* [What this task involves] Put the lines of the data below into a JSON list of strings, one string per line with blank lines omitted, starting with the line containing "entry h=2 m=56" and continuing through the line containing "Time indicated: h=12 m=34". Leave the pictures out of the list.

Saved entries
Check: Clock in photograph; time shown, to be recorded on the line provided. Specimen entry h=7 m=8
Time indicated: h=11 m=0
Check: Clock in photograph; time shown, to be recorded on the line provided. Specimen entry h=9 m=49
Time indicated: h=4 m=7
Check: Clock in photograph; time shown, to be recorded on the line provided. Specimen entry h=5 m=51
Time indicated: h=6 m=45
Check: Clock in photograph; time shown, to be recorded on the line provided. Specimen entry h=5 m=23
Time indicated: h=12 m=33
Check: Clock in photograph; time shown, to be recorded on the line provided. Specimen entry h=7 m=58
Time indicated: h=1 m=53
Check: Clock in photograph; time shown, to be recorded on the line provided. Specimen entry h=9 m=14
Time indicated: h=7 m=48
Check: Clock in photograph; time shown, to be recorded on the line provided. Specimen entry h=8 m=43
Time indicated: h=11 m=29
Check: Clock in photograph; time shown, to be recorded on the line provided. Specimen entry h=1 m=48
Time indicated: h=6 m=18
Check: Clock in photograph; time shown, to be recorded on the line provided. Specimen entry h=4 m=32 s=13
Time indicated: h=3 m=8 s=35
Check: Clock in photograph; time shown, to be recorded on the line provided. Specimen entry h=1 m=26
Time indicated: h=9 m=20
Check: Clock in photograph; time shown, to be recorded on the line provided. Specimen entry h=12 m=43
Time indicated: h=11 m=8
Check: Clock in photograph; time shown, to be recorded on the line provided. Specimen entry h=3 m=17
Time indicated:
...
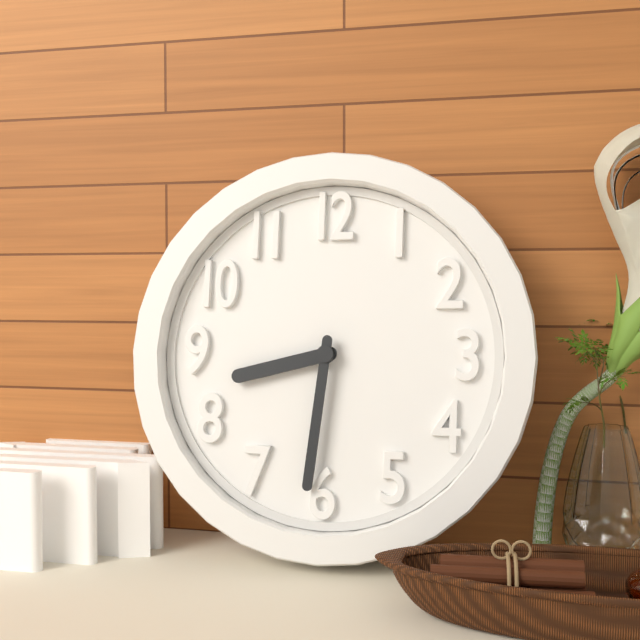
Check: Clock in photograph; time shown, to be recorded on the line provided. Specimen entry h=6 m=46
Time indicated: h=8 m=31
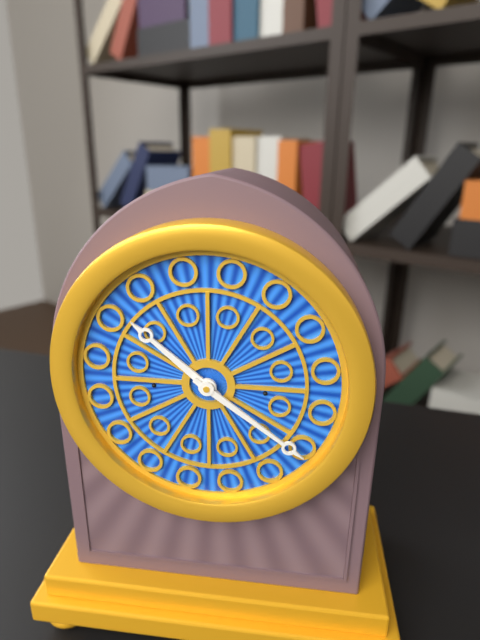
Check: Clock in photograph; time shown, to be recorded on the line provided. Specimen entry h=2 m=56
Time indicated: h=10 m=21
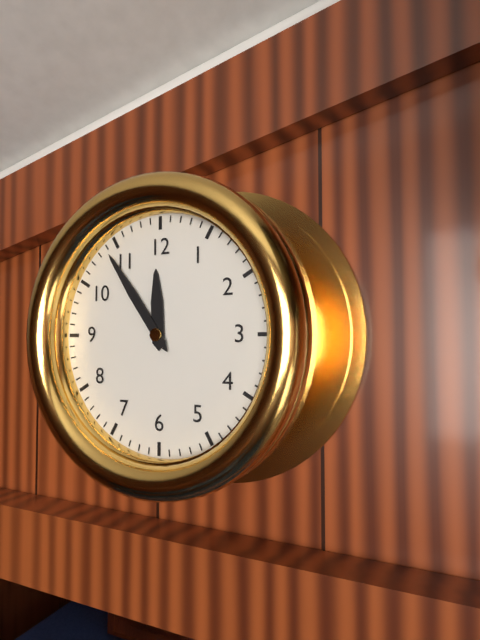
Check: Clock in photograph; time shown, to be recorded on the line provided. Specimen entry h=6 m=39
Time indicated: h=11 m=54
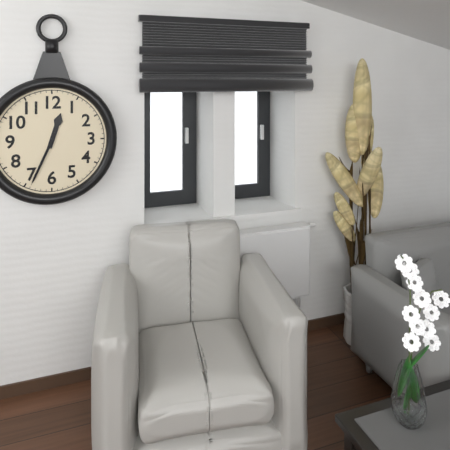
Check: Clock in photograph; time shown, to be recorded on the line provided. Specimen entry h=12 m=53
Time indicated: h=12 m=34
==
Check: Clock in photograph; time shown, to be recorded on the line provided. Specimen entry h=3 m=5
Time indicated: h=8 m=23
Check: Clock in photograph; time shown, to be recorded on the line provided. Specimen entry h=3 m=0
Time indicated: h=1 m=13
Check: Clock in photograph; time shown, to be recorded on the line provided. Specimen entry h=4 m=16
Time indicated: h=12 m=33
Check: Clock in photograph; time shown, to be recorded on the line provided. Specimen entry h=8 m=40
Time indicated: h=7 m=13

* [Result below]
[
  "Check: Clock in photograph; time shown, to be recorded on the line provided. Specimen entry h=2 m=56",
  "Time indicated: h=10 m=21",
  "Check: Clock in photograph; time shown, to be recorded on the line provided. Specimen entry h=6 m=39",
  "Time indicated: h=11 m=54",
  "Check: Clock in photograph; time shown, to be recorded on the line provided. Specimen entry h=12 m=53",
  "Time indicated: h=12 m=34"
]